**WHAT THE EXERCISE ASKS:** Copy, from the entries below, each line in which the string "round" appears.

**Saved data entries:**
____

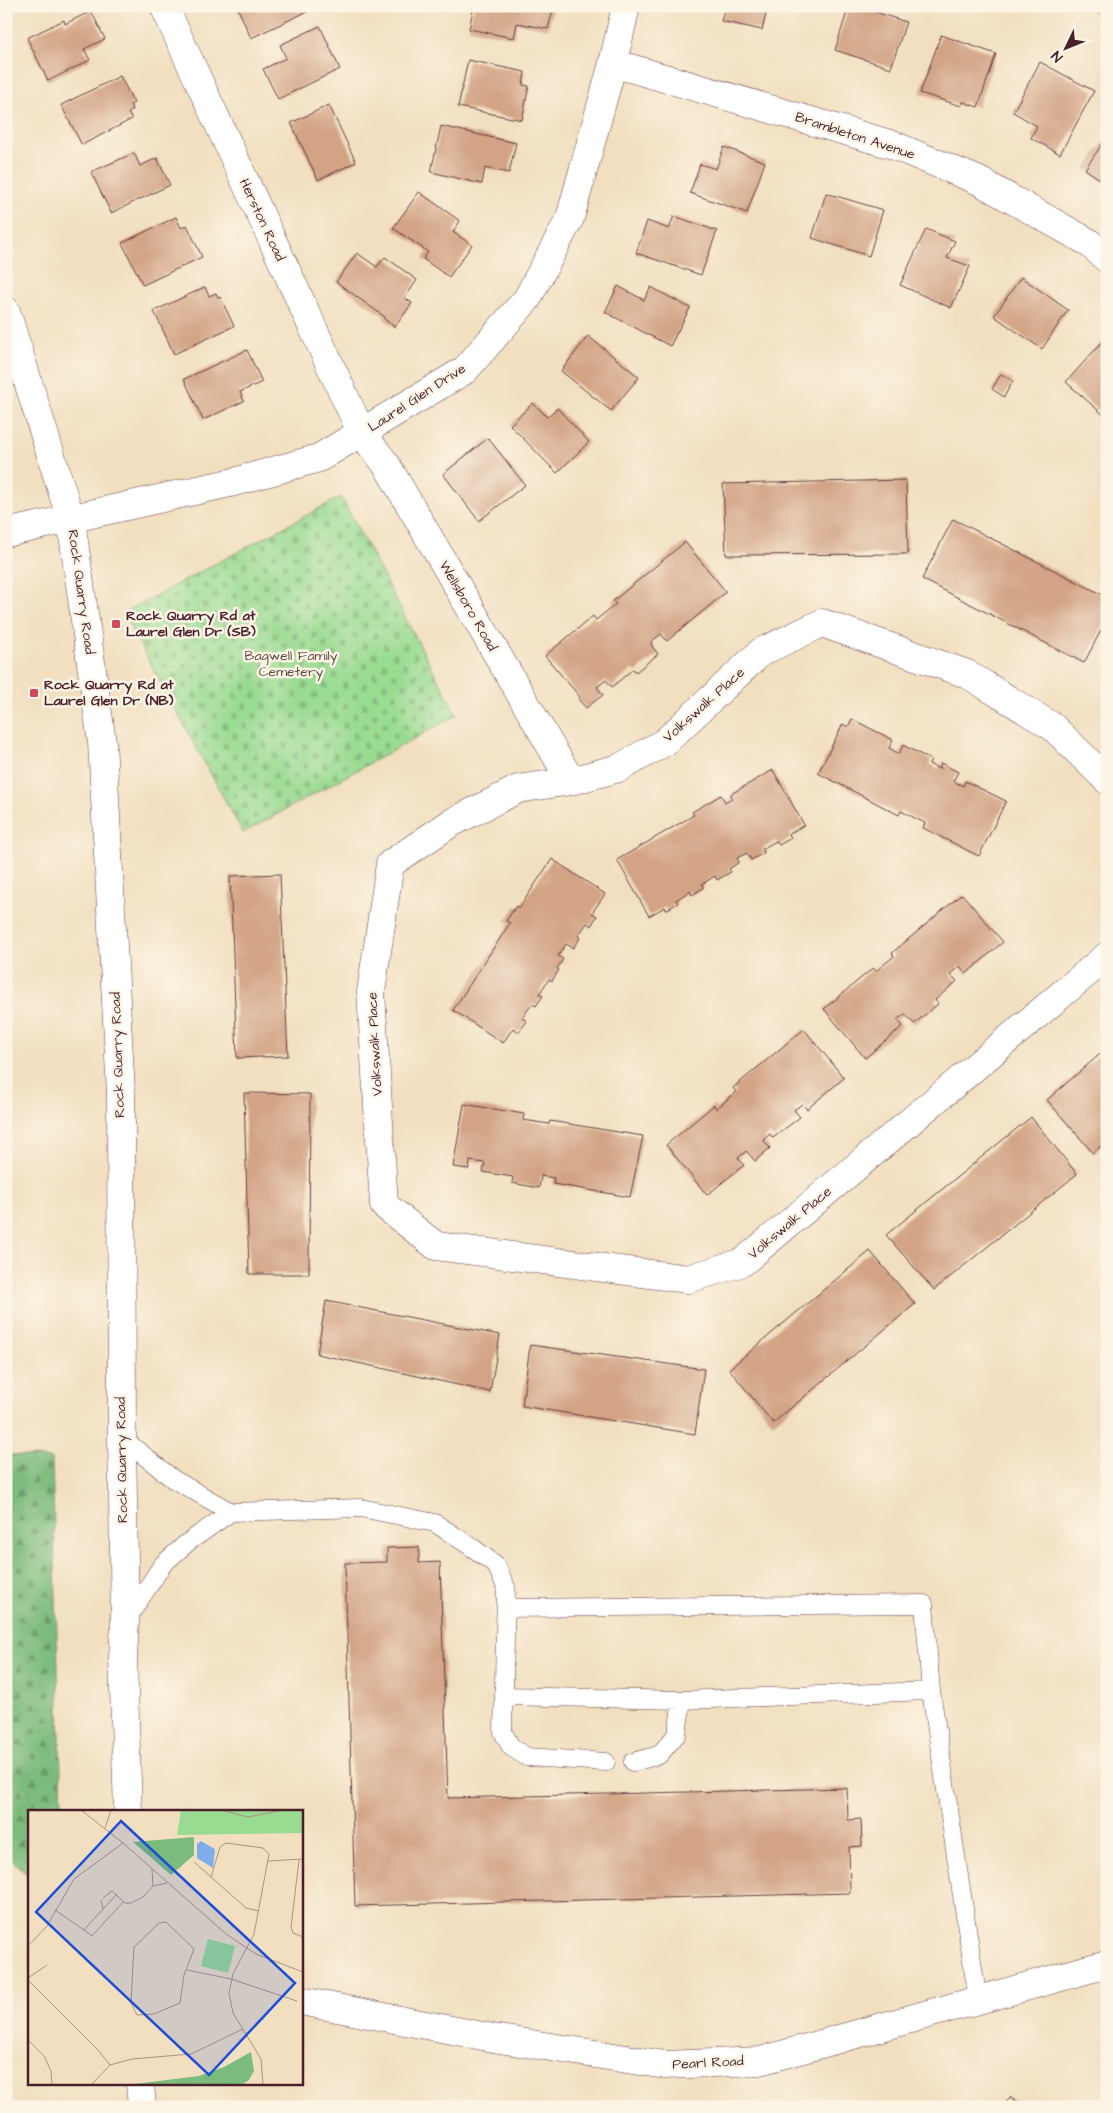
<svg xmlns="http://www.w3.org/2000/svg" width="1113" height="2113" font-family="'Architects Daughter',sans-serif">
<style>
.forest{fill:url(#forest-firs);stroke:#626d54}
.cemetery{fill:url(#cemetery-stones);stroke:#727d5e}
.building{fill:#d2a384}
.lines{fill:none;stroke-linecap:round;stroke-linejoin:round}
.service-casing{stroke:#633c41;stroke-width:19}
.minor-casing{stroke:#633c41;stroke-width:29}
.secondary-casing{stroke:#633c41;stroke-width:29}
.service{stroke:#fff;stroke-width:18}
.minor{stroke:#fff;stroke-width:28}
.secondary{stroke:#fff;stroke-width:28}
.poi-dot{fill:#d1495b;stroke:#fcf5e5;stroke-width:2}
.labels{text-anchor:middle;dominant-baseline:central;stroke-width:5;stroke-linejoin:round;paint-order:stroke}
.street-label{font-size:14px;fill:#4a1f2b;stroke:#fcf5e5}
.poi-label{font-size:14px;font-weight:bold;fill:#4a1f2b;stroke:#fcf5e5;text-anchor:start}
.park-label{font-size:14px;fill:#5e4e45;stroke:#fcf5e5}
.inset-road{fill:none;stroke:#ae9284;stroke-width:1}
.view{fill:#1d4ed8;fill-opacity:0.15;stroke:#1d4ed8;stroke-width:2.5}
.inset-edge{fill:none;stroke:#4a1f2b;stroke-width:2.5}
</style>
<defs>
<pattern id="forest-firs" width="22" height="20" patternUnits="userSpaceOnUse" patternTransform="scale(1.25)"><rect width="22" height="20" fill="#7bbb7c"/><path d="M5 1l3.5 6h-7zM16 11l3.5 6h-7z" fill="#679766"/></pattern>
<pattern id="cemetery-stones" width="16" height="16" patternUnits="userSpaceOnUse" patternTransform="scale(1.25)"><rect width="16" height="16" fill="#9adb92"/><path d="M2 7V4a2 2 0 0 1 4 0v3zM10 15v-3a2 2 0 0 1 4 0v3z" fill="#86bc7e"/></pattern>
</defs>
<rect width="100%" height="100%" fill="#fcf5e5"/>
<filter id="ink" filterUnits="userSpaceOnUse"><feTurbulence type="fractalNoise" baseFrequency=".02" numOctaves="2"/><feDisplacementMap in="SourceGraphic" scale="10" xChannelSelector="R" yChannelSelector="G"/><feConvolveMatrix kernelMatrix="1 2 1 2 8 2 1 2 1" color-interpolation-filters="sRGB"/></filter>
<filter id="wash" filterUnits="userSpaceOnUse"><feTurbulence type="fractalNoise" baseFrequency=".0096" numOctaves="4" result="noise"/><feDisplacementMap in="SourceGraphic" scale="20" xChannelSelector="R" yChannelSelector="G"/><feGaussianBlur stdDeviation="1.12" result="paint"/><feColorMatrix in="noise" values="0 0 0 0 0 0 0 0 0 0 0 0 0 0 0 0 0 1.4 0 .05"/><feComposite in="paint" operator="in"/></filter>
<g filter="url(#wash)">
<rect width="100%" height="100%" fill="#f1dfc0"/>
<path class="forest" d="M1084 6H1107V19Z
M6 1454 52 1459 62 1812H29V1876L6 1855Z"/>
<path class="cemetery" d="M341 497 457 715 243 833 123 613Z"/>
<g id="blocks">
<path class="building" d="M244 6H319L251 38 238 9Z
M474 6H554L548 29 517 23 514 38 469 29Z
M725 6H768L762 30 721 21Z
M849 6H857L906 22 891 68 835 50Z
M91 11 105 39 84 49 90 60 48 81 27 38 64 20 65 24Z
M320 26 340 69 278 99 263 69 286 58 280 45Z
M941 35 996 54 978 107 963 102 961 106 920 93Z
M468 60 525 72 523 85 529 86 522 120 458 107Z
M1040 62 1094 91 1060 154 1031 138 1037 126 1013 112Z
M120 76 134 103 130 105 133 110 128 113 132 119 82 145 61 105Z
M329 105 356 162 318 180 291 123Z
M441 126 516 143 509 173 485 168 482 184 431 172Z
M1107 137V184L1085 169Z
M724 147 765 162 747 213 690 193 700 164 716 169Z
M134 153 140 166 157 158 170 185 111 213 91 172Z
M419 192 460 221 453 232 472 245 449 277 423 259 428 252 393 228Z
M826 193 883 210 869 256 812 238Z
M674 216 717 231 701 275 636 253 647 221 669 229Z
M176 217 181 228 187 225 202 257 143 285 122 243Z
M926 229 955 241 947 258 970 266 951 308 900 285Z
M357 253 377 267 385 257 417 280 405 298 412 303 395 327 384 319 385 317 336 282Z
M1021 277 1068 310 1042 349 994 316Z
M618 286 644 300 651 287 690 308 670 346 605 312Z
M205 287 209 296 216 293 218 298 220 297 234 326 174 354 154 311Z
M588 336 639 377 611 411 561 371Z
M1103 341 1107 344V418L1066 382Z
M247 350 262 382 240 392 244 401 203 420 184 379Z
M1001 374 1013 381 1004 397 992 389Z
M533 403 547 417 557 408 589 442 557 473 510 425Z
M488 438 525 485 479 521 443 474Z
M906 480 908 554 726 555 723 484Z
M953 519 1107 597V619L1084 663 922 579Z
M685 542 726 592 667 641 661 634 651 642 652 646 658 654 636 672 633 669 612 687 606 680 597 687 603 695 586 708 578 699 580 697 545 656 593 616 596 620 616 604 613 601Z
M852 719 893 740 889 748 899 754 903 745 931 760 929 764 939 769 941 763 958 772 953 781 963 786 965 781 1006 801 979 856 923 828 925 823 901 811 899 815 818 773 843 724 848 727Z
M773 770 804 825 789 834 791 838 779 845 776 841 762 849 764 853 751 860 747 853 737 858 739 862 729 869 731 872 717 880 715 876 702 884 703 888 692 895 690 891 676 900 678 903 666 910 665 907 649 916 617 860 694 815 692 812 721 795 725 802 732 798 731 794Z
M552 859 605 894 592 913 597 916 591 926 587 923 578 936 580 938 573 948 566 944 558 956 563 959 557 969 559 970 552 981 549 979 539 994 543 996 536 1006 532 1004 522 1018 527 1021 519 1032 513 1028 503 1043 453 1010 510 923 506 921 516 906 519 908Z
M280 874 288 1056 237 1058 230 876Z
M962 894 1003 942 966 974 960 966 950 974 957 981 935 1000 938 1004 914 1024 905 1014 897 1020 903 1026 865 1058 824 1009 873 968 876 971 894 956 892 953Z
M804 1029 844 1078 807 1109 802 1104 794 1110 800 1117 773 1138 770 1134 763 1140 770 1148 755 1161 746 1151 738 1158 744 1165 707 1195 666 1145 714 1105 716 1109 736 1092 733 1088Z
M1107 1048V1141L1093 1153 1047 1100Z
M244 1093 310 1094 309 1274H249Z
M464 1104 524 1114 523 1120 549 1124 550 1121 643 1136 630 1197 553 1184 554 1178 541 1176 539 1188 512 1183 513 1177 483 1172 485 1163 470 1161 469 1169 453 1167Z
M1031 1117 1077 1174 934 1290 886 1235Z
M870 1251 915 1304 773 1423 729 1369Z
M326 1301 500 1335 490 1392 317 1354Z
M530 1345 704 1369 695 1434 522 1406Z
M419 1547V1563L440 1562 448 1798 847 1788 848 1820 861 1819 862 1846 849 1847 850 1893 355 1906 345 1563 387 1562V1548Z
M1010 2097 1023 2107H1003Z"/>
</g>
</g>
<g filter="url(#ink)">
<use href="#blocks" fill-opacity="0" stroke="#633c41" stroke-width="1"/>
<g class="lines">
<g class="service-casing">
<path id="service" d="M122 1438 173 1479 231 1512 187 1543 163 1564 125 1622
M231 1512 361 1508 435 1523 473 1548 496 1565 506 1587 503 1732 511 1747 527 1757 606 1762
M506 1608 924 1604 931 1691
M504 1696 682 1700
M633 1762 659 1755 677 1734 682 1700 931 1691 978 2001"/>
</g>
<g class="minor-casing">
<path id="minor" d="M164 6 362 434 386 464 571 781
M613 63 893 145 979 181 1088 242 1107 259
M6 533 234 482 319 458 465 370 527 299 570 218 613 63 626 6
M1107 780 1053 727 967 674 822 623 761 652 665 742 619 768 571 781 518 789 451 823 390 864 371 992 384 1205 436 1246 688 1279 743 1262 1107 956
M301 2001 493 2038 665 2065 760 2061 1107 1964"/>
</g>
<g class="secondary-casing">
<path id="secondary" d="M6 311 71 520 102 742 121 1094 122 1438 125 1622 123 1658 128 1812
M140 2084 142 2107"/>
</g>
<use href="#service" class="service"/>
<use href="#minor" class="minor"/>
<use href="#secondary" class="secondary"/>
</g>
</g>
<g class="poi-dot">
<rect x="111" y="619" width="10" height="10" rx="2.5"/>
<rect x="29" y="688" width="10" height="10" rx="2.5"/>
</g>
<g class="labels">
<g class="street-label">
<text transform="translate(855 136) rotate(18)">Brambleton Avenue</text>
<text transform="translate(262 220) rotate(65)">Herston Road</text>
<text transform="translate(417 398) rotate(-33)">Laurel Glen Drive</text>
<text transform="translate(81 592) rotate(82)">Rock Quarry Road</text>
<text transform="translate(468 606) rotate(60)">Wellsboro Road</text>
<text transform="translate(704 705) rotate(-42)">Volkswalk Place</text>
<text transform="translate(375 1044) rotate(-93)">Volkswalk Place</text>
<text transform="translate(118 1055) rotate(-92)">Rock Quarry Road</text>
<text transform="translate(790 1223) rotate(-40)">Volkswalk Place</text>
<text transform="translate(122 1460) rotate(-91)">Rock Quarry Road</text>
<text transform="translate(708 2063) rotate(-3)">Pearl Road</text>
</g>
<g class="poi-label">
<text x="126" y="616">Rock Quarry Rd at<tspan x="126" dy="16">Laurel Glen Dr (SB)</tspan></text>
<text x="44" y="685">Rock Quarry Rd at<tspan x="44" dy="16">Laurel Glen Dr (NB)</tspan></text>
</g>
<g class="park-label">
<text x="291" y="656">Bagwell Family<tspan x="291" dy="16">Cemetery</tspan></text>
</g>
</g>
<g transform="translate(28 1810)">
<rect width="275" height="275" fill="#f1dfc0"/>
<path d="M166 27V45L143 65 105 32ZM223 242 226 261 221 270 213 275H99L171 266 196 257Z" fill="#7bbb7c"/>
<path d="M180 129 207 136 200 163 173 156Z" fill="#9adb92"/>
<path d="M153 0H275V23L149 25Z" fill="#9adb92"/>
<path d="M173 31 187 39 185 58 169 48V34Z" fill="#7fade9"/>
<path class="inset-road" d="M53 0 95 33 198 124 228 144 275 162M193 0 220 7 256 0M77 18 83 0M271 50 263 117 265 123 275 127M240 51 275 49M166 52 218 98 231 101M124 59 125 76 139 73M183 67 192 37 198 33 235 38 241 44 226 124 205 164 201 183 205 203 233 249 235 275M75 88 84 81 97 93H103L115 87 125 76M75 99 89 84M27 100 56 120 75 99 73 90M138 112 166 139 156 165 152 193 126 204 109 205 103 193 106 137 131 113ZM56 120 64 126 96 91M0 136 19 116 46 69 95 33M159 160 203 169 269 191M0 168 19 155M0 170 70 240 82 255M0 230 16 246 23 261 24 275M63 275 82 255 104 249 163 244 215 219"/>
<path class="view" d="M93 11 267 173 181 265 8 102Z"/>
<rect width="275" height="275" class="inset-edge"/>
</g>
<rect width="1113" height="2113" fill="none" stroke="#fcf5e5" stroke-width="25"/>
<g transform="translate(1066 48) rotate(227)" stroke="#fcf5e5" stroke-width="4" paint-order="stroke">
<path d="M0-4L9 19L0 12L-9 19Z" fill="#4a1f2b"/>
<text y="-8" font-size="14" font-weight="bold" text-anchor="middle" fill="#4a1f2b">N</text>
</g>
</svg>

____

**SOLUTION BELOW:**
.lines{fill:none;stroke-linecap:round;stroke-linejoin:round}
.labels{text-anchor:middle;dominant-baseline:central;stroke-width:5;stroke-linejoin:round;paint-order:stroke}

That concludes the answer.